New publication: “Model, Corpus, Interpretation: Elements of Computational Hermeneutics.”

I’m happy to announce the publication of my paper Model, Corpus, Interpretation: Elements of Computational Hermeneutics. This is a revised and extended version of my talk at the workshop Digital Hermeneutics II: Sources, Analysis, Interpretation, Annotation, and Curation, which took place in Frankfurt am Main, Germany, November 23–24, 2023.

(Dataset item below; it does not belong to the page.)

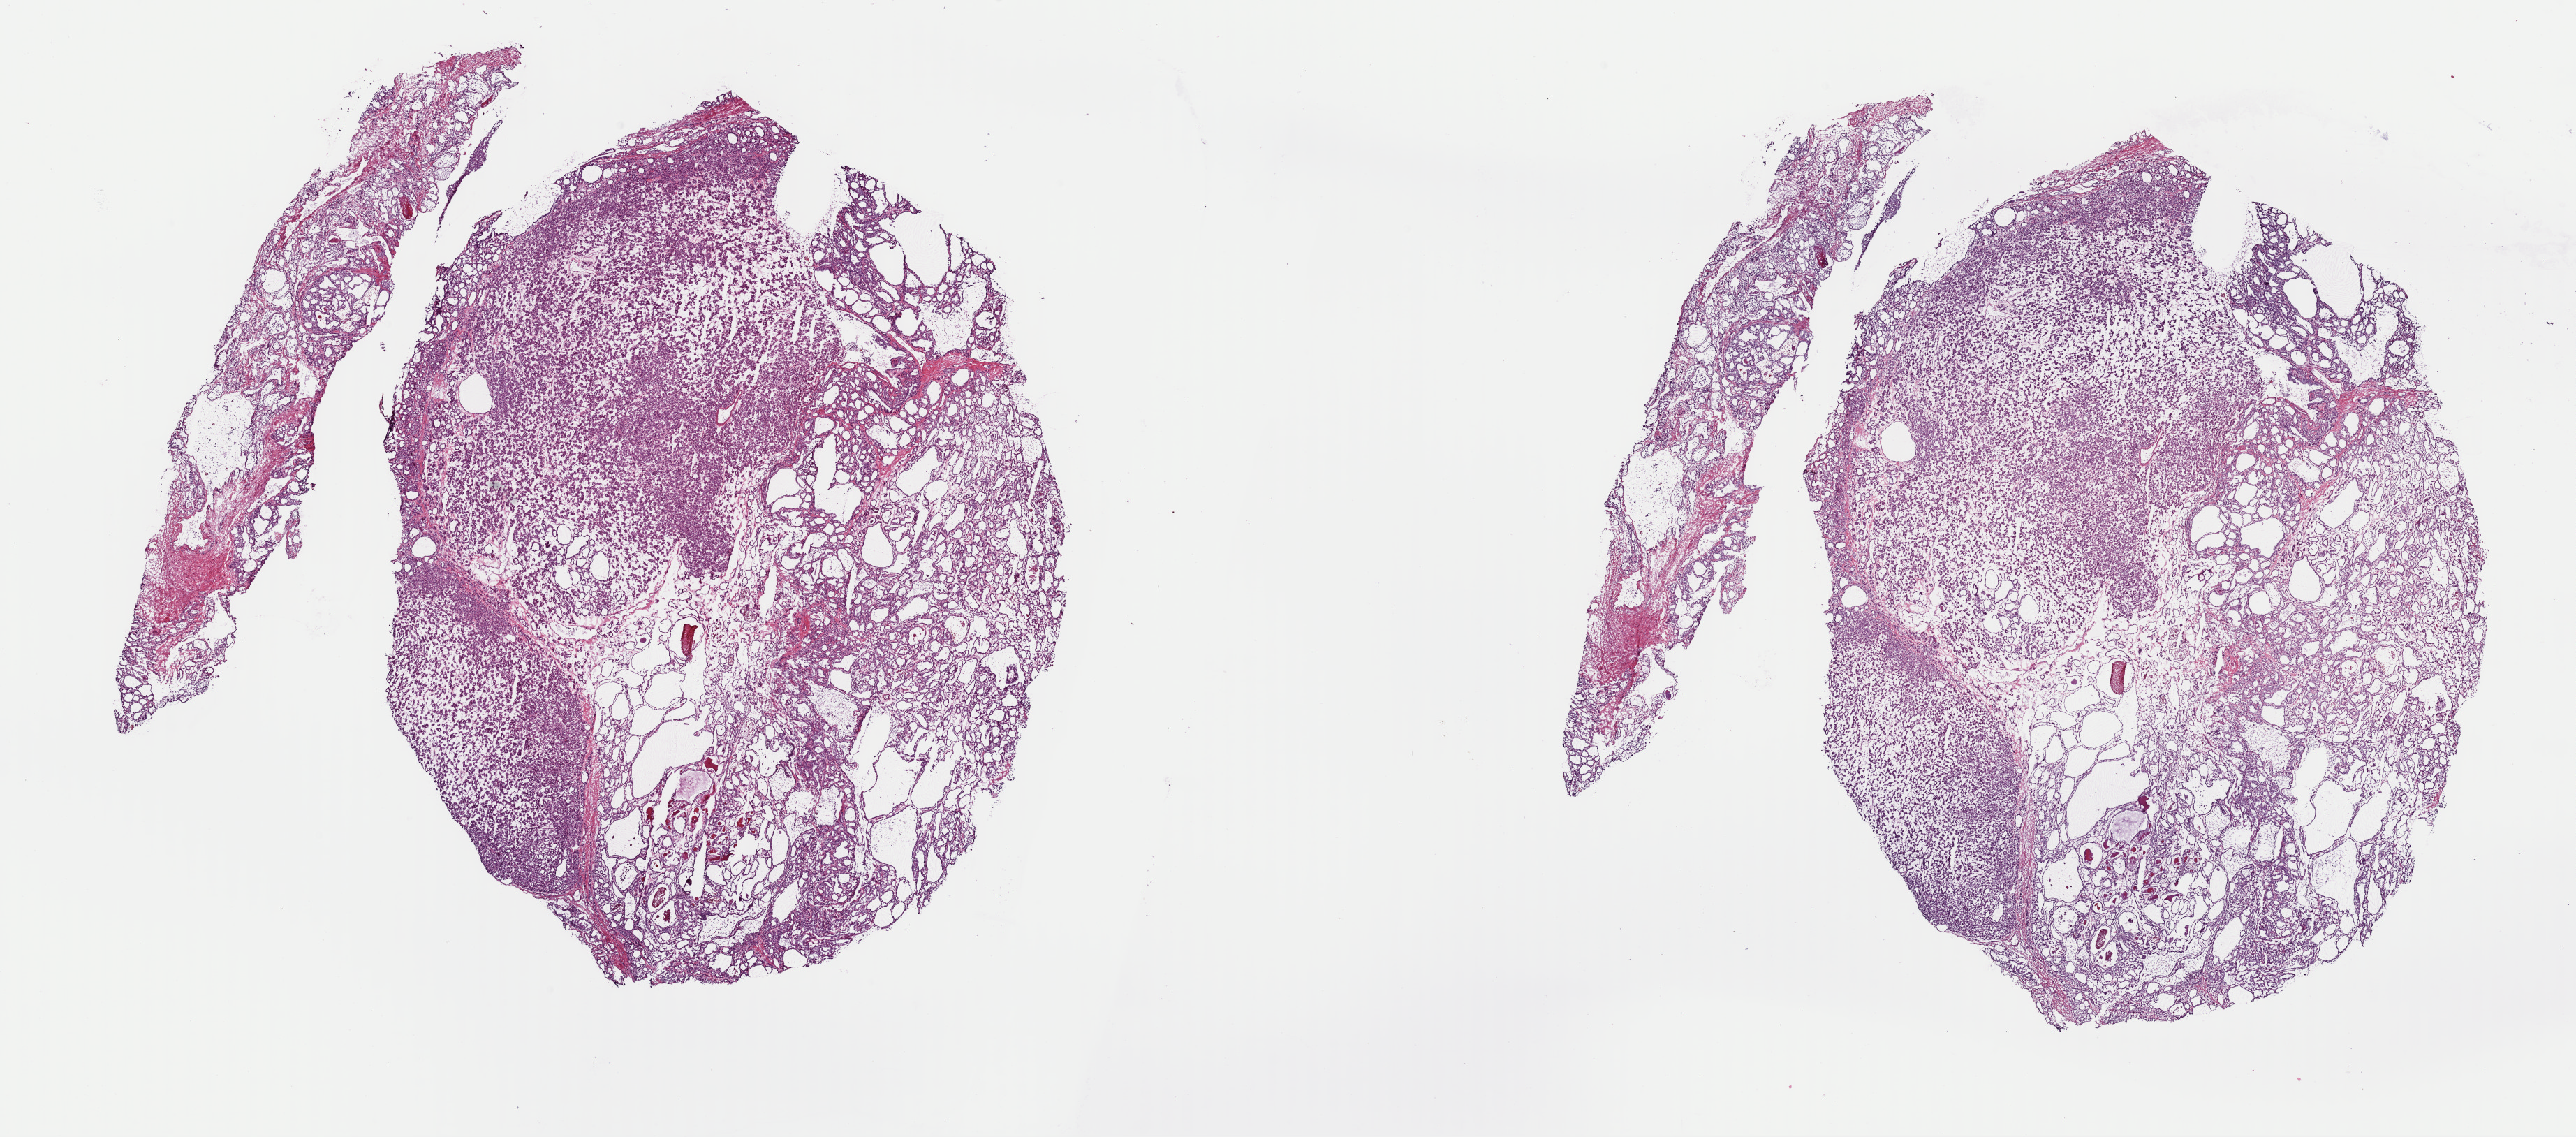
H&E whole-slide image, shown as a low-resolution overview of the whole scanned area (about 29.1 x 12.9 mm), frozen section from the top of the tissue portion, thyroid, primary tumour sample. Female, age 43 years at initial diagnosis. Composition of this section per pathologist review: tumour cells 90%, tumour nuclei 90%, normal cells 10%, stromal cells 0%, necrosis 0%. Inflammatory infiltration, as recorded: lymphocyte infiltration 0%, monocyte infiltration 0%, neutrophil infiltration 0%.
AJCC pathologic stage: I. Histologic diagnosis: Papillary carcinoma, follicular variant (thyroid gland).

Unfortunately, this publication currently isn’t open access; I’m working on it. In the meantime, please consult the Accepted Manuscript (it happens to have the same pagination, so you just need to add 34 to the page numbers if you want to cite the Version of Record).

Abstract:

This paper introduces a conceptual framework for computational hermeneutics that rethinks the relationship between interpretation and computation. Rather than treating interpretation as a purely humanistic or subjective act, the framework reconceptualizes it as the construction and manipulation of models—a process amenable to formalization and computational representation. Drawing on epistemology, systems theory, and knowledge representation, the paper highlights how corpora and interpretative models function as phenomenotechnical devices, shaping the very phenomena they aim to analyze. It argues that computational hermeneutics requires neither automation of interpretation nor superficial application of digital tools, but instead demands explicit, structured representations of interpretive processes. This approach enables the integration of reasoning, data modeling, and symbolic computation into traditionally qualitative domains, offering new avenues for human–machine collaboration in knowledge construction.